Potret kebakaran pasar secara tiba-tiba kerap terjadi di beberapa daerah. Asumsi-asumsi yang berkeliaran tentang mendadaknya sebuah pasar kebakaran bukanlah tanpa sebab. Sebut saja, Pasar Turi, Surabaya, sebelumnya pernah terjadi kebakaran. Beberapa waktu kemudian dibangun kembali dan pedagang harus menanggung biaya sewa yang tinggi. Yang terjadi dengan Pasar Senen kurang lebih sama. Apartemen malah ikut tumbuh, sementara nasib pasarnya belum jelas.

Pembangunan apartemen di samping Pasar Senen menguatkan jarak jukstaposisi di antara kedua bangunan tersebut. Pasar Senen yang dikenal dengan pasar rakyat inipun harus berdampingan dengan bangunan mayoritas kaca-kaca besar yang berkilau begitu sinar matahari tiba seperti menunjukkan kemajuan sebuah kota. Sementara, dengan kondisi yang belum jelas, Pasar Senen harus mengimbanginya.

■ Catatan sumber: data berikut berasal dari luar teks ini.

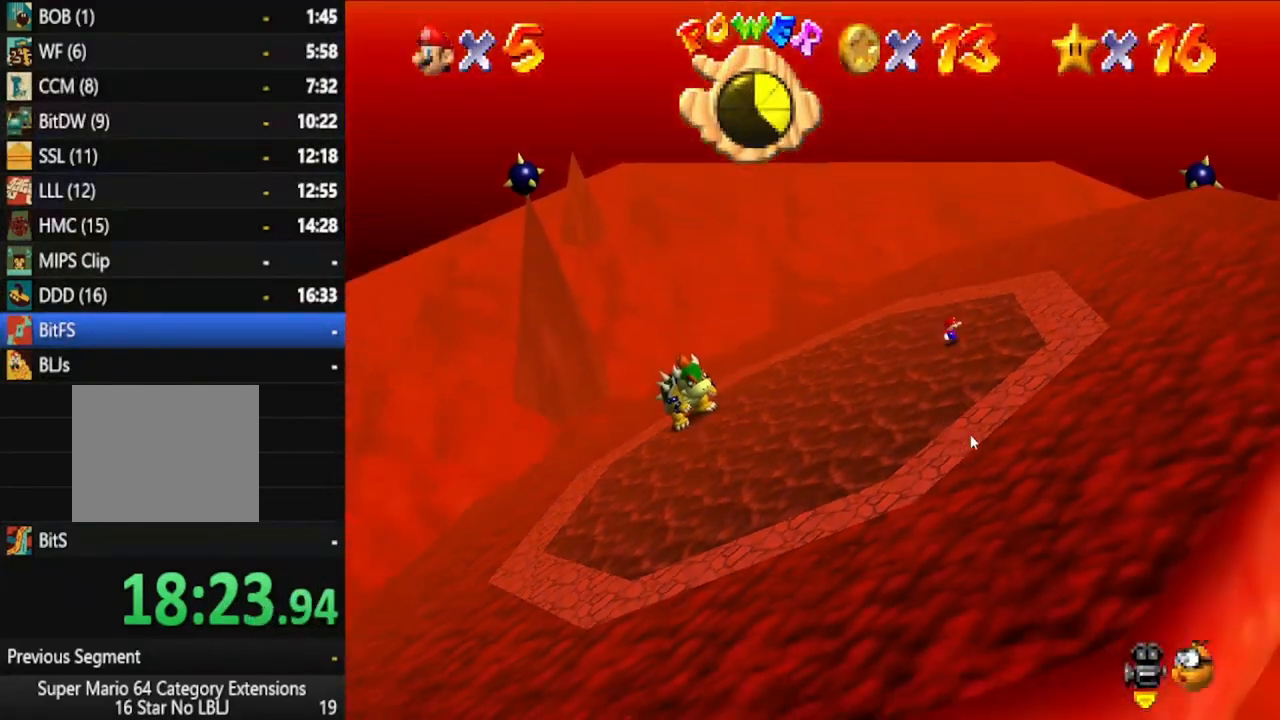
{"buttons": [], "left_stick": "right", "right_stick": "center", "events": []}
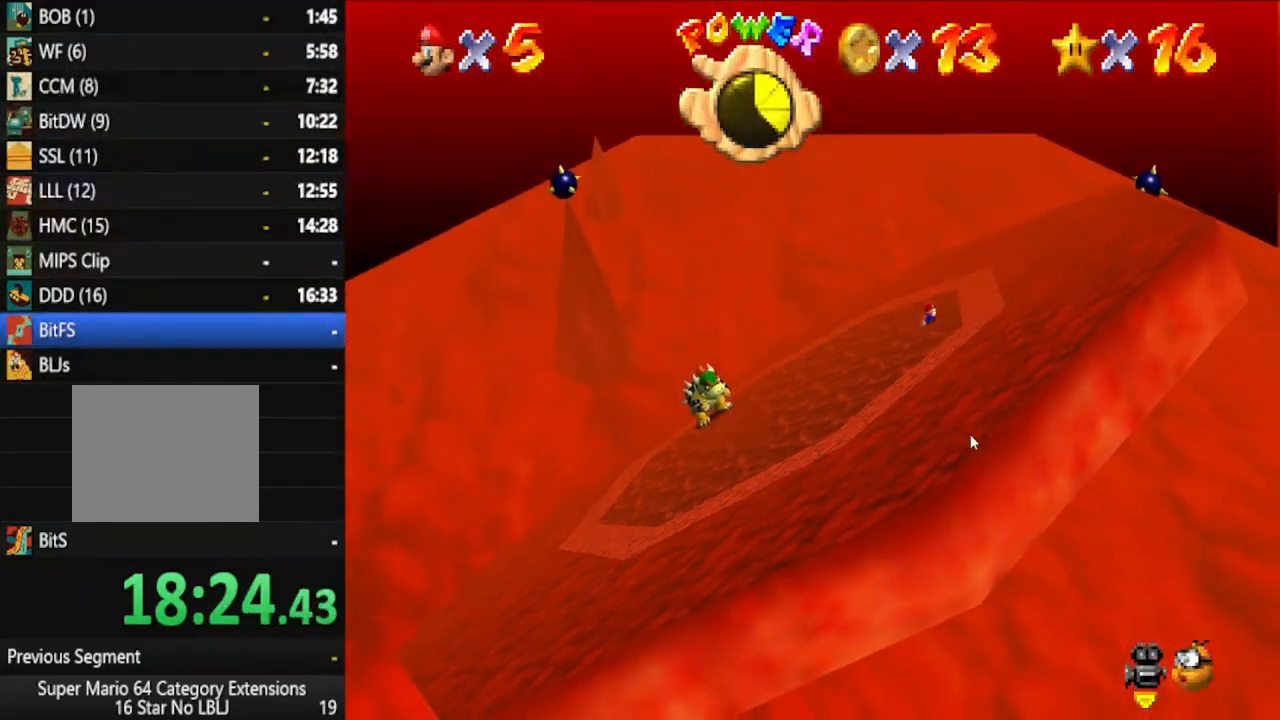
{"buttons": [], "left_stick": "right", "right_stick": "center", "events": []}
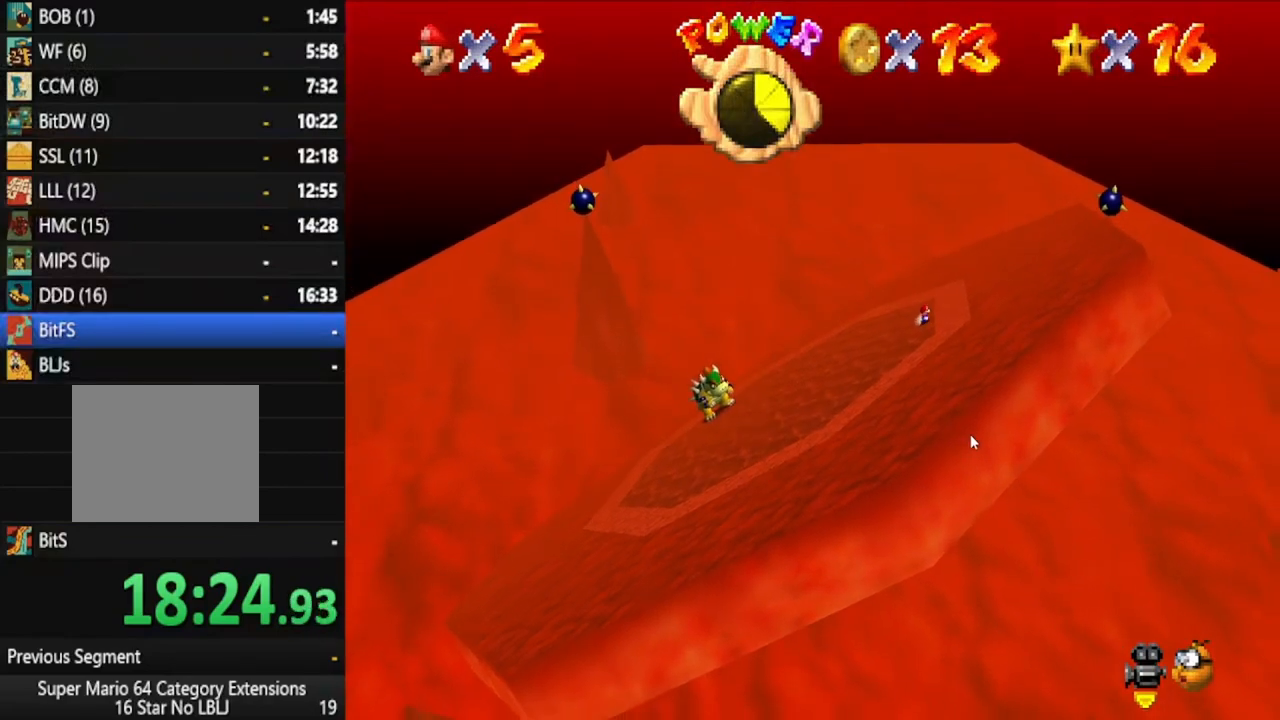
{"buttons": [], "left_stick": "right", "right_stick": "center", "events": []}
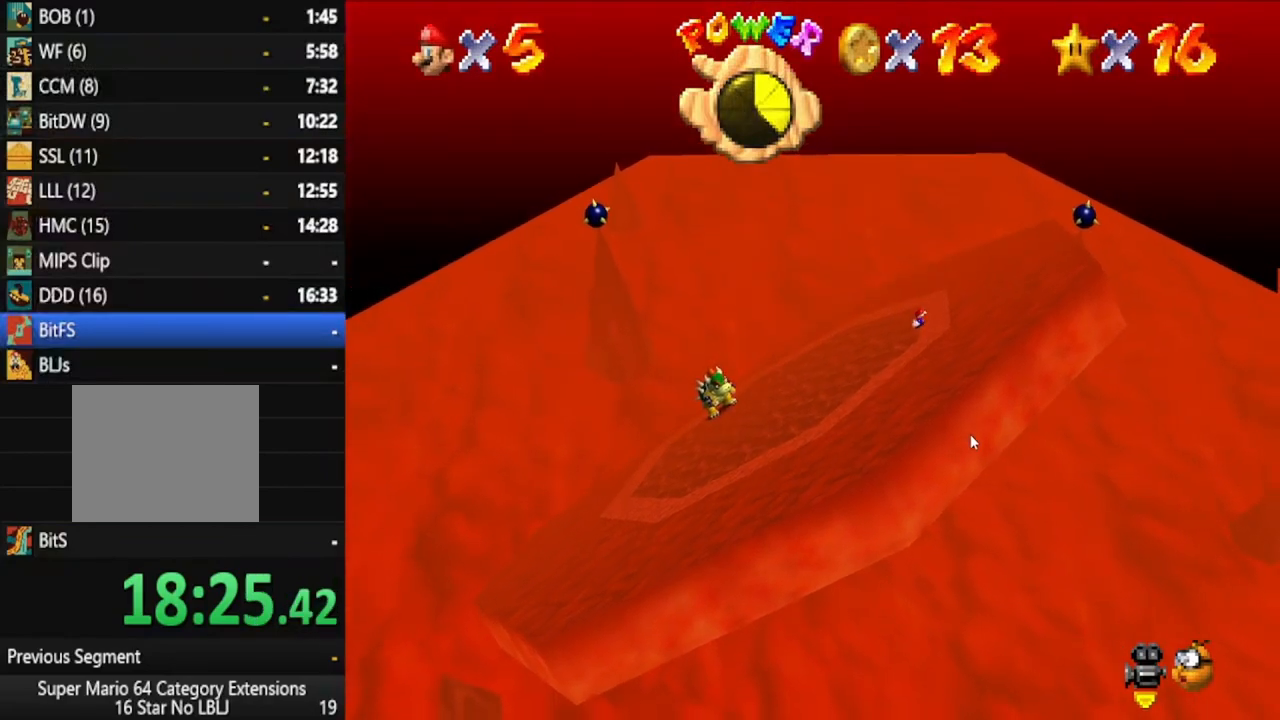
{"buttons": [], "left_stick": "right", "right_stick": "center", "events": []}
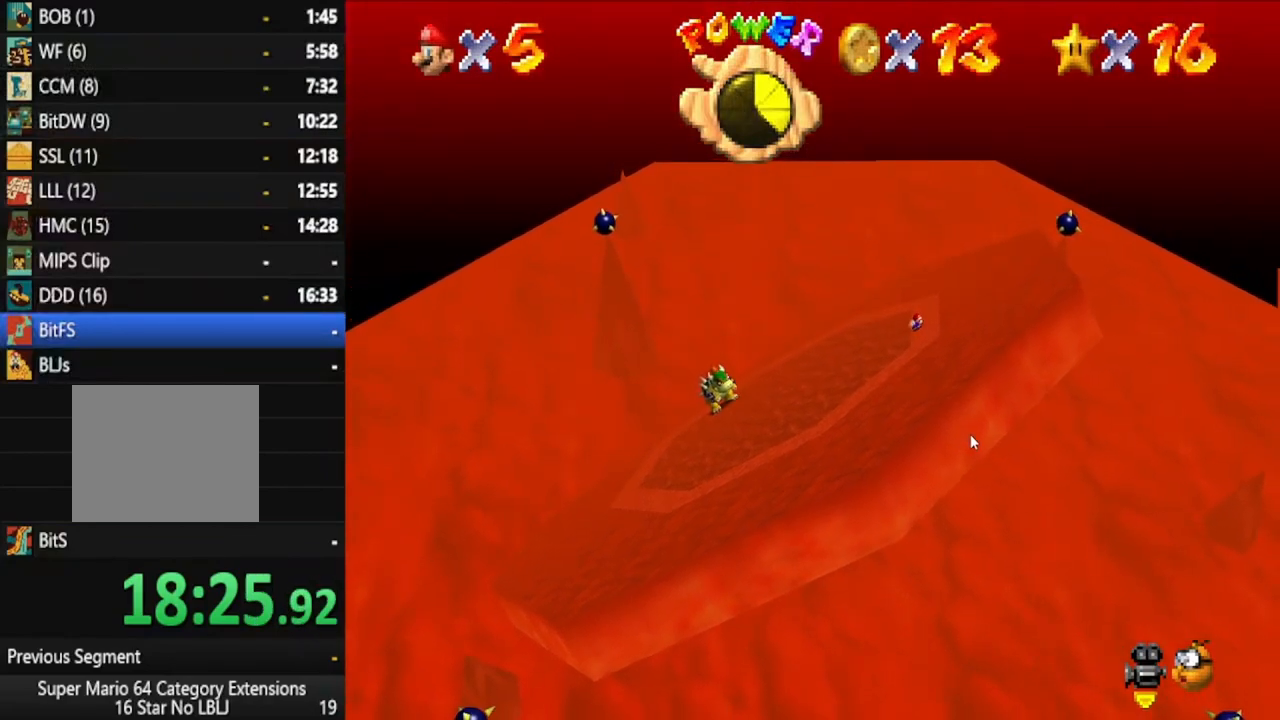
{"buttons": [], "left_stick": "right", "right_stick": "center", "events": []}
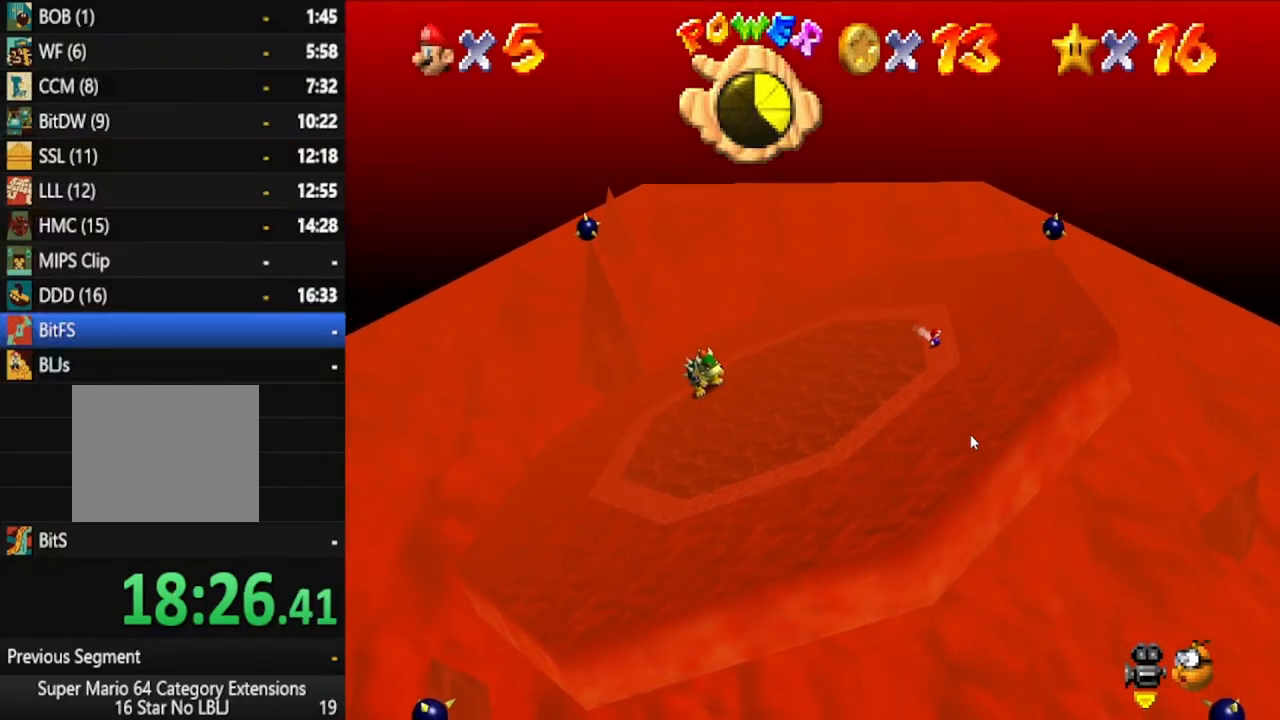
{"buttons": [], "left_stick": "up-left", "right_stick": "center", "events": [[50, "left_stick", "left"], [167, "left_stick", "up-left"]]}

Saya melihat paradoks sebuah kota dari bangunan-bangunan yang tumbuh. Kota kerap getol membangun pusat belanja atau hunian kelas menengah seolah tanpa bangunan itu belum afdol disebut kota. Kota kemudian menjadi arena homo homini lupus (manusia sebagai serigala bagi lainnya) ditandai dengan bangunan-bangunan tersebut. makna pusat kota lantas berubah menjadi pusat komersial semata.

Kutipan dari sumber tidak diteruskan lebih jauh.